Dataset entries:
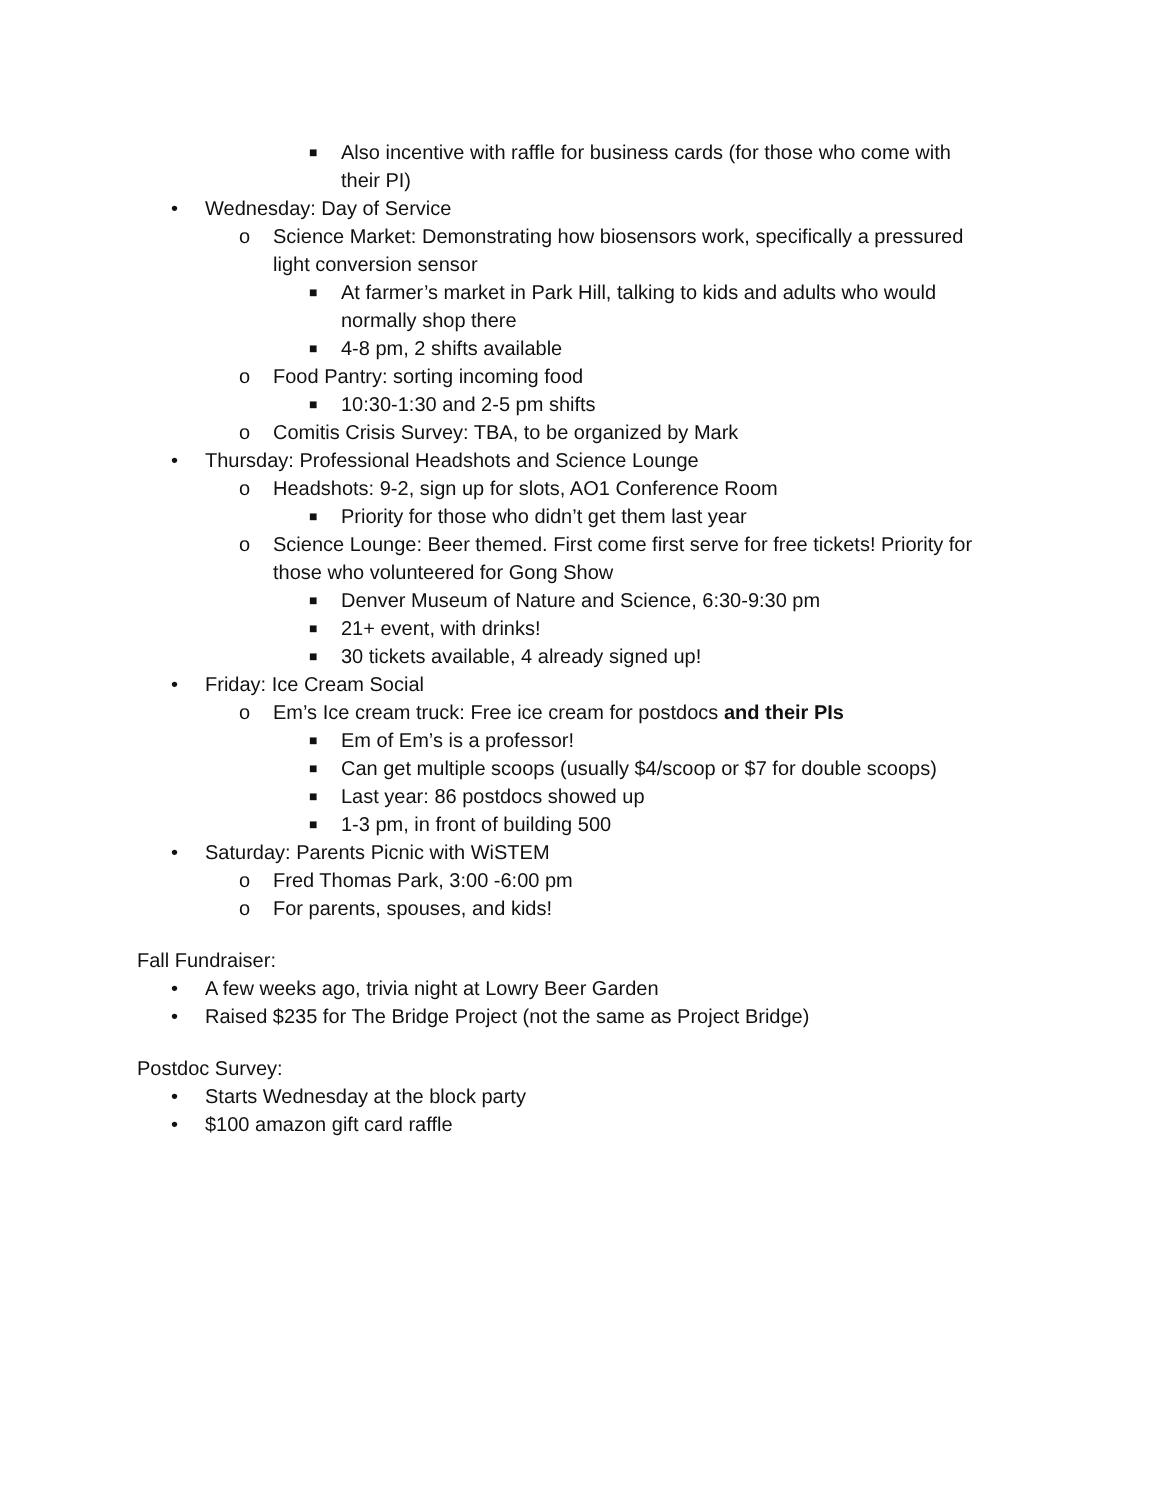■ Also incentive with raffle for business cards (for those who come with
their PI)
• Wednesday: Day of Service
o Science Market: Demonstrating how biosensors work, specifically a pressured
light conversion sensor
■ At farmer’s market in Park Hill, talking to kids and adults who would
normally shop there
■ 4-8 pm, 2 shifts available
o Food Pantry: sorting incoming food
■ 10:30-1:30 and 2-5 pm shifts
o Comitis Crisis Survey: TBA, to be organized by Mark
• Thursday: Professional Headshots and Science Lounge
o Headshots: 9-2, sign up for slots, AO1 Conference Room
■ Priority for those who didn’t get them last year
o Science Lounge: Beer themed. First come first serve for free tickets! Priority for
those who volunteered for Gong Show
■ Denver Museum of Nature and Science, 6:30-9:30 pm
■ 21+ event, with drinks!
■ 30 tickets available, 4 already signed up!
• Friday: Ice Cream Social
o Em’s Ice cream truck: Free ice cream for postdocs and their PIs
■ Em of Em’s is a professor!
■ Can get multiple scoops (usually $4/scoop or $7 for double scoops)
■ Last year: 86 postdocs showed up
■ 1-3 pm, in front of building 500
• Saturday: Parents Picnic with WiSTEM
o Fred Thomas Park, 3:00 -6:00 pm
o For parents, spouses, and kids!
Fall Fundraiser:
• A few weeks ago, trivia night at Lowry Beer Garden
• Raised $235 for The Bridge Project (not the same as Project Bridge)
Postdoc Survey:
• Starts Wednesday at the block party
• $100 amazon gift card raffle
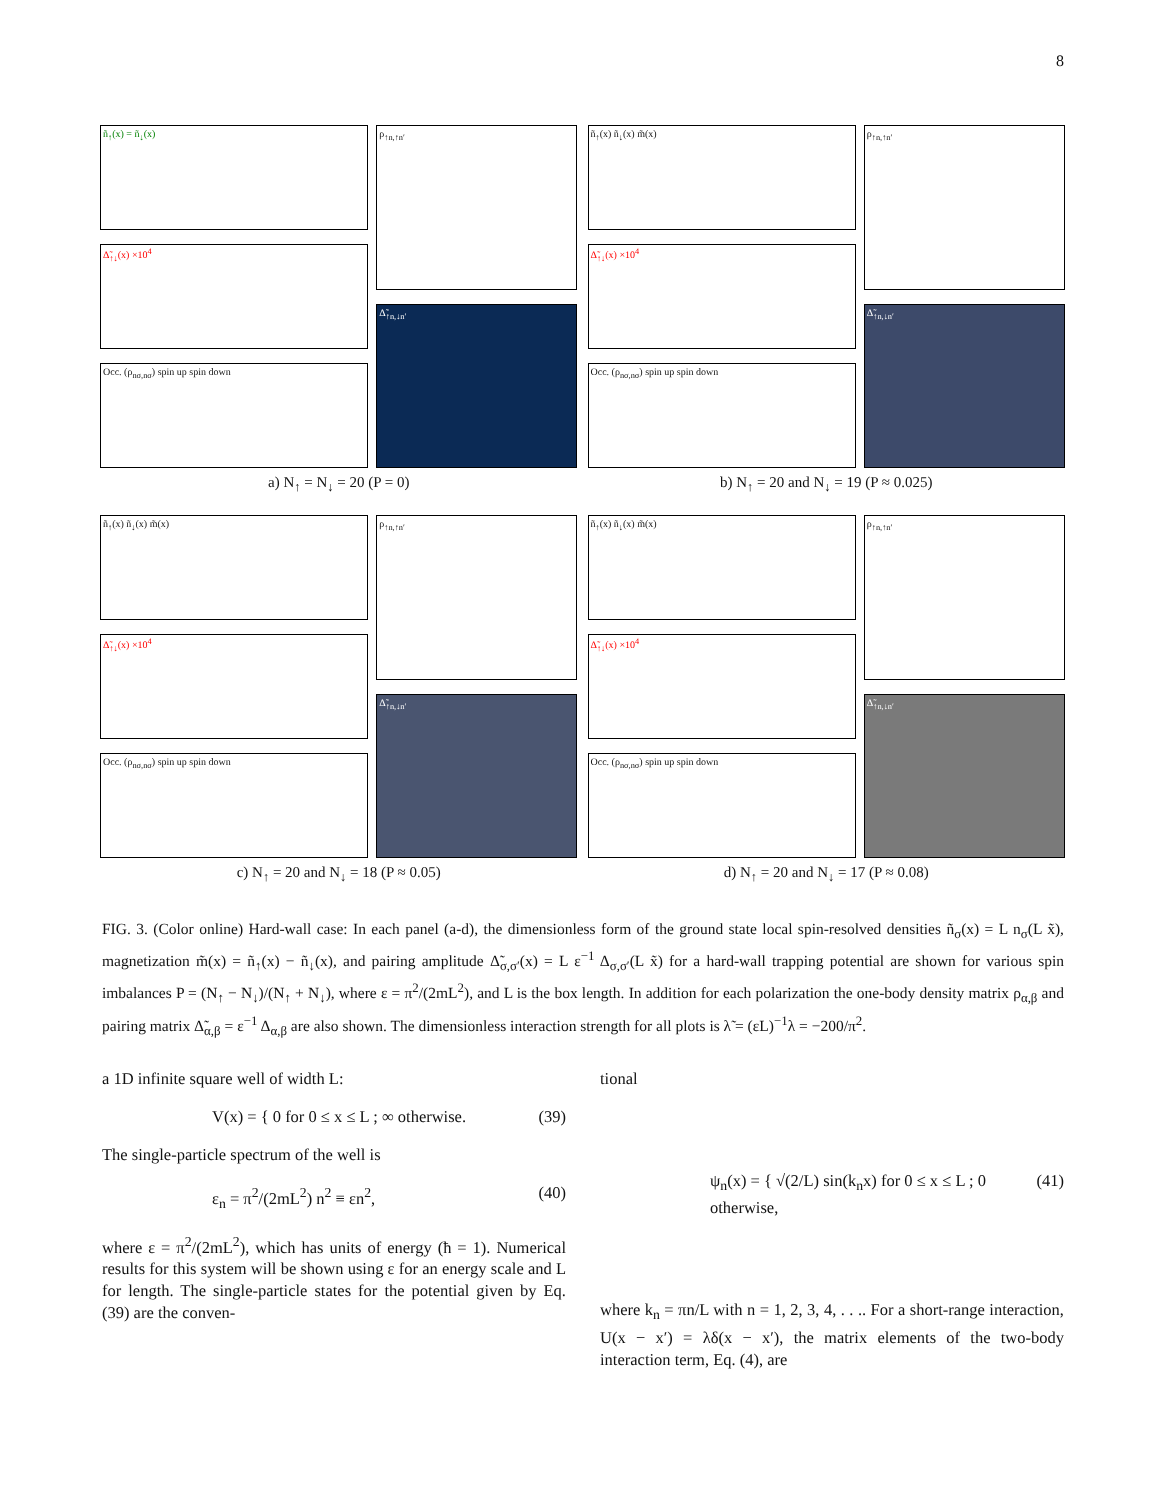8
ñ<sub>↑</sub>(x) = ñ<sub>↓</sub>(x)
Δ̃<sub>↑↓</sub>(x) ×10<sup>4</sup>
Occ. (ρ<sub>nσ,nσ</sub>) spin up spin down
ρ<sub>↑n,↑n′</sub>
Δ̃<sub>↑n,↓n′</sub>
a) N<sub>↑</sub> = N<sub>↓</sub> = 20 (P = 0)
ñ<sub>↑</sub>(x) ñ<sub>↓</sub>(x) m̃(x)
Δ̃<sub>↑↓</sub>(x) ×10<sup>4</sup>
Occ. (ρ<sub>nσ,nσ</sub>) spin up spin down
ρ<sub>↑n,↑n′</sub>
Δ̃<sub>↑n,↓n′</sub>
b) N<sub>↑</sub> = 20 and N<sub>↓</sub> = 19 (P ≈ 0.025)
ñ<sub>↑</sub>(x) ñ<sub>↓</sub>(x) m̃(x)
Δ̃<sub>↑↓</sub>(x) ×10<sup>4</sup>
Occ. (ρ<sub>nσ,nσ</sub>) spin up spin down
ρ<sub>↑n,↑n′</sub>
Δ̃<sub>↑n,↓n′</sub>
c) N<sub>↑</sub> = 20 and N<sub>↓</sub> = 18 (P ≈ 0.05)
ñ<sub>↑</sub>(x) ñ<sub>↓</sub>(x) m̃(x)
Δ̃<sub>↑↓</sub>(x) ×10<sup>4</sup>
Occ. (ρ<sub>nσ,nσ</sub>) spin up spin down
ρ<sub>↑n,↑n′</sub>
Δ̃<sub>↑n,↓n′</sub>
d) N<sub>↑</sub> = 20 and N<sub>↓</sub> = 17 (P ≈ 0.08)
FIG. 3. (Color online) Hard-wall case: In each panel (a-d), the dimensionless form of the ground state local spin-resolved densities ñ<sub>σ</sub>(x) = L n<sub>σ</sub>(L x̃), magnetization m̃(x) = ñ<sub>↑</sub>(x) − ñ<sub>↓</sub>(x), and pairing amplitude Δ̃<sub>σ,σ′</sub>(x) = L ε<sup>−1</sup> Δ<sub>σ,σ′</sub>(L x̃) for a hard-wall trapping potential are shown for various spin imbalances P = (N<sub>↑</sub> − N<sub>↓</sub>)/(N<sub>↑</sub> + N<sub>↓</sub>), where ε = π<sup>2</sup>/(2mL<sup>2</sup>), and L is the box length. In addition for each polarization the one-body density matrix ρ<sub>α,β</sub> and pairing matrix Δ̃<sub>α,β</sub> = ε<sup>−1</sup> Δ<sub>α,β</sub> are also shown. The dimensionless interaction strength for all plots is λ̃ = (εL)<sup>−1</sup>λ = −200/π<sup>2</sup>.
a 1D infinite square well of width L:
V(x) = { 0 for 0 ≤ x ≤ L ; ∞ otherwise. (39)
The single-particle spectrum of the well is
ε<sub>n</sub> = π<sup>2</sup>/(2mL<sup>2</sup>) n<sup>2</sup> ≡ εn<sup>2</sup>, (40)
where ε = π<sup>2</sup>/(2mL<sup>2</sup>), which has units of energy (ħ = 1). Numerical results for this system will be shown using ε for an energy scale and L for length. The single-particle states for the potential given by Eq. (39) are the conven-
tional
ψ<sub>n</sub>(x) = { √(2/L) sin(k<sub>n</sub>x) for 0 ≤ x ≤ L ; 0 otherwise, (41)
where k<sub>n</sub> = πn/L with n = 1, 2, 3, 4, . . .. For a short-range interaction, U(x − x′) = λδ(x − x′), the matrix elements of the two-body interaction term, Eq. (4), are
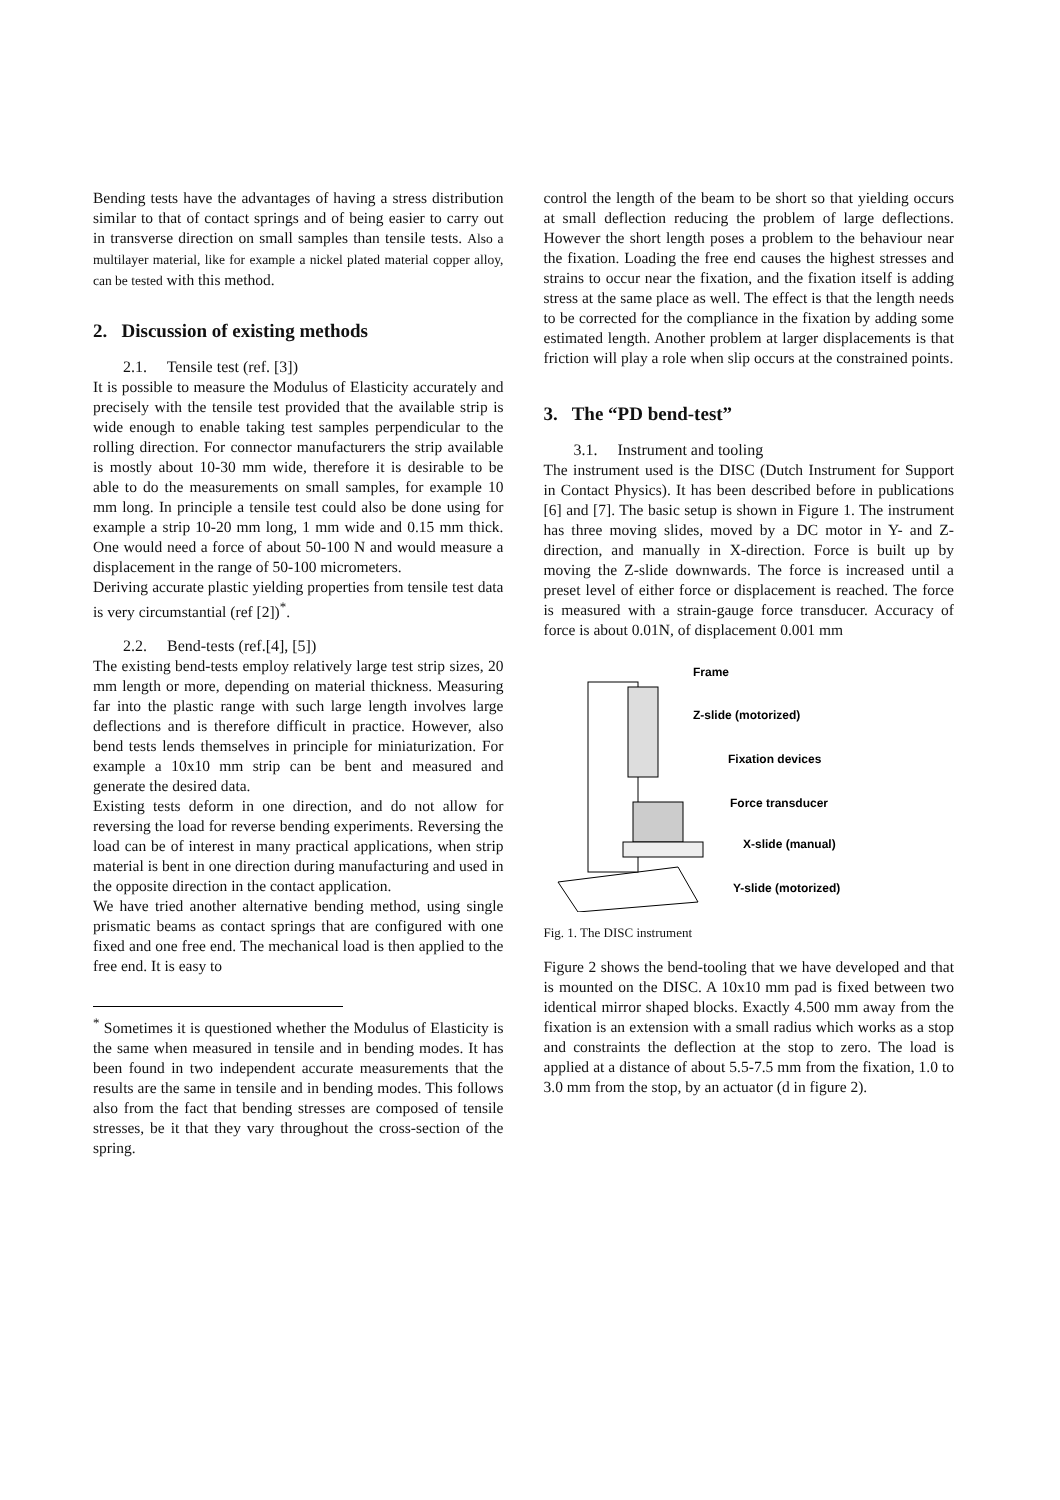Bending tests have the advantages of having a stress distribution similar to that of contact springs and of being easier to carry out in transverse direction on small samples than tensile tests. Also a multilayer material, like for example a nickel plated material copper alloy, can be tested with this method.
2. Discussion of existing methods
2.1. Tensile test (ref. [3])
It is possible to measure the Modulus of Elasticity accurately and precisely with the tensile test provided that the available strip is wide enough to enable taking test samples perpendicular to the rolling direction. For connector manufacturers the strip available is mostly about 10-30 mm wide, therefore it is desirable to be able to do the measurements on small samples, for example 10 mm long. In principle a tensile test could also be done using for example a strip 10-20 mm long, 1 mm wide and 0.15 mm thick. One would need a force of about 50-100 N and would measure a displacement in the range of 50-100 micrometers.
Deriving accurate plastic yielding properties from tensile test data is very circumstantial (ref [2])<sup>*</sup>.
2.2. Bend-tests (ref.[4], [5])
The existing bend-tests employ relatively large test strip sizes, 20 mm length or more, depending on material thickness. Measuring far into the plastic range with such large length involves large deflections and is therefore difficult in practice. However, also bend tests lends themselves in principle for miniaturization. For example a 10x10 mm strip can be bent and measured and generate the desired data.
Existing tests deform in one direction, and do not allow for reversing the load for reverse bending experiments. Reversing the load can be of interest in many practical applications, when strip material is bent in one direction during manufacturing and used in the opposite direction in the contact application.
We have tried another alternative bending method, using single prismatic beams as contact springs that are configured with one fixed and one free end. The mechanical load is then applied to the free end. It is easy to
<sup>*</sup> Sometimes it is questioned whether the Modulus of Elasticity is the same when measured in tensile and in bending modes. It has been found in two independent accurate measurements that the results are the same in tensile and in bending modes. This follows also from the fact that bending stresses are composed of tensile stresses, be it that they vary throughout the cross-section of the spring.
control the length of the beam to be short so that yielding occurs at small deflection reducing the problem of large deflections. However the short length poses a problem to the behaviour near the fixation. Loading the free end causes the highest stresses and strains to occur near the fixation, and the fixation itself is adding stress at the same place as well. The effect is that the length needs to be corrected for the compliance in the fixation by adding some estimated length. Another problem at larger displacements is that friction will play a role when slip occurs at the constrained points.
3. The “PD bend-test”
3.1. Instrument and tooling
The instrument used is the DISC (Dutch Instrument for Support in Contact Physics). It has been described before in publications [6] and [7]. The basic setup is shown in Figure 1. The instrument has three moving slides, moved by a DC motor in Y- and Z-direction, and manually in X-direction. Force is built up by moving the Z-slide downwards. The force is increased until a preset level of either force or displacement is reached. The force is measured with a strain-gauge force transducer. Accuracy of force is about 0.01N, of displacement 0.001 mm
Frame
Z-slide (motorized)
Fixation devices
Force transducer
X-slide (manual)
Y-slide (motorized)
Fig. 1. The DISC instrument
Figure 2 shows the bend-tooling that we have developed and that is mounted on the DISC. A 10x10 mm pad is fixed between two identical mirror shaped blocks. Exactly 4.500 mm away from the fixation is an extension with a small radius which works as a stop and constraints the deflection at the stop to zero. The load is applied at a distance of about 5.5-7.5 mm from the fixation, 1.0 to 3.0 mm from the stop, by an actuator (d in figure 2).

TASK REQUIREMENTS
What you give back must match the lines from the start of the records through the line that contains "2-5 pm shifts", exactly, with the pictures left out.

SOLVED PROBLEM
■ Also incentive with raffle for business cards (for those who come with
their PI)
• Wednesday: Day of Service
o Science Market: Demonstrating how biosensors work, specifically a pressured
light conversion sensor
■ At farmer’s market in Park Hill, talking to kids and adults who would
normally shop there
■ 4-8 pm, 2 shifts available
o Food Pantry: sorting incoming food
■ 10:30-1:30 and 2-5 pm shifts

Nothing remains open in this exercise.